For maintenance purposes, all tanks with capacity to hold over 100,000 liters shall be partitioned. This is designed to facilitate servicing and maintenance without interrupting normal supplies. The partition makes the mother-tank appear to have smaller individual sub-tanks within. He partitioning is designed in a way that all sections can complement the other.
Water demands and sizing criteria in a hospital
The demand for water in a normal hospital set up extends from the use in kitchens, laundry or the urinals and toilets. Water is needed for maintaining personal hygiene, food preparations, drinking fountains, used for medical processes like hydrotherapy, decontamination of hazardous materials and maintaining cooling systems like the gas and suction compressors.
In a normal outfit all these functions are necessary. However, they vary considerably in priority, especially, during emergency water shortage situations. The hospital administration needs to outline clearly some policy guidelines that will help workers to execute efficient water use policy at times of emergency.
There are a few strategies that can be employed to respond in times of water supply interruption as the facility is trying to recover and operate optimally. One way is to reduce or cut off supply to sections that are not seriously affected by lack of water. For example, instead of using water and soap for washing hands, the staff and patients can be provided with water-less hand hygiene alternatives.

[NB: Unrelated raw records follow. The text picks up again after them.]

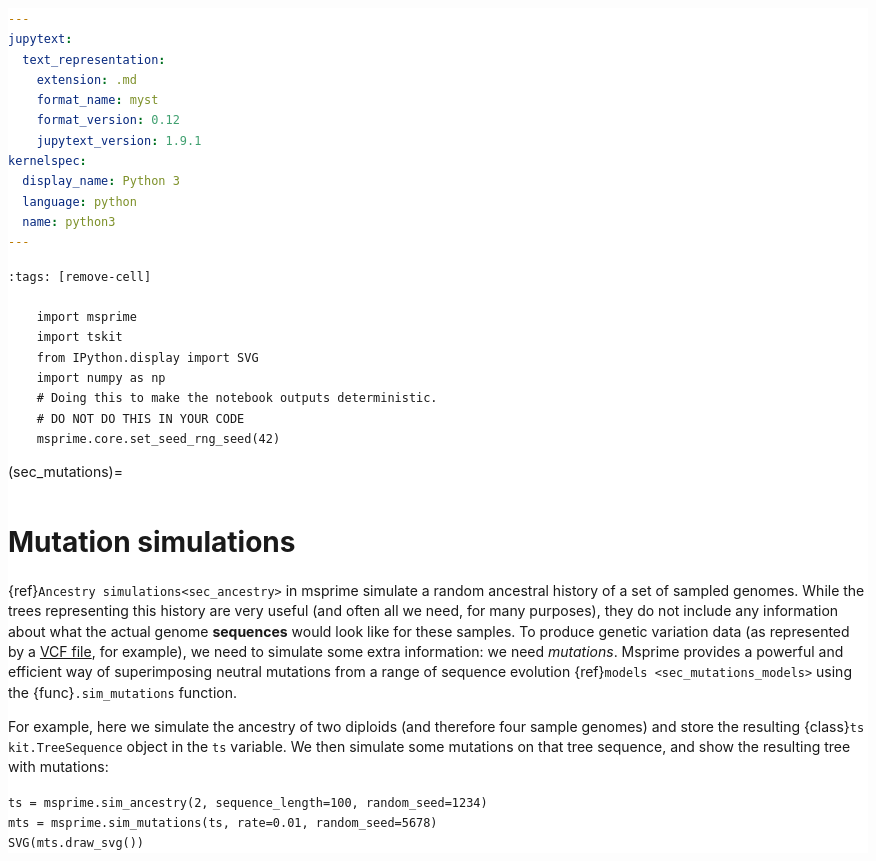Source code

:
 ```yaml
---
jupytext:
  text_representation:
    extension: .md
    format_name: myst
    format_version: 0.12
    jupytext_version: 1.9.1
kernelspec:
  display_name: Python 3
  language: python
  name: python3
---
```


```{code-cell}
:tags: [remove-cell]

    import msprime
    import tskit
    from IPython.display import SVG
    import numpy as np
    # Doing this to make the notebook outputs deterministic.
    # DO NOT DO THIS IN YOUR CODE
    msprime.core.set_seed_rng_seed(42)
```

(sec_mutations)=

# Mutation simulations

{ref}`Ancestry simulations<sec_ancestry>` in msprime simulate a random
ancestral history of a set of sampled genomes. While the trees representing
this history are very useful (and often all we need, for many purposes),
they do not include any information about what the actual genome **sequences**
would look like for these samples. To produce genetic variation data
(as represented by a [VCF file](https://samtools.github.io/hts-specs/VCFv4.2.pdf),
for example), we need to simulate some extra information: we need
*mutations*. Msprime provides a powerful and efficient way of superimposing
neutral mutations from a range of sequence evolution
{ref}`models <sec_mutations_models>` using the {func}`.sim_mutations`
function.

For example, here we simulate the ancestry of two diploids (and therefore
four sample genomes) and store the resulting {class}`tskit.TreeSequence`
object in the ``ts`` variable. We then simulate some mutations on
that tree sequence, and show the resulting tree with mutations:

```{code-cell}
ts = msprime.sim_ancestry(2, sequence_length=100, random_seed=1234)
mts = msprime.sim_mutations(ts, rate=0.01, random_seed=5678)
SVG(mts.draw_svg())
```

Such measures will contribute positively toward emergency water conservation. The measures can also include canceling or re-scheduling elective medical procedures that may need water, using sponge-bathing methodology on patients as well as use of disposable sterile supplies. When the condition is anticipated to last longer, then one should resort to shutting off supply to sections that do not undertake critical functions (Hall & American Institute of Architects, 2010).
These are handy tools available. But as the nature of business in hospitals is usually very critical, administrative official can look up to alternative sources of portable water. Bottle water for use by patients as well as availing supply from water trucks is advisable (Gupta, 2006). Limiting the use to only essential sections will help the hospital to cope at least until the normal supply resumes. It is very important for any healthcare facility to develop necessary emergency water supply plans well in advance before the shortages hit.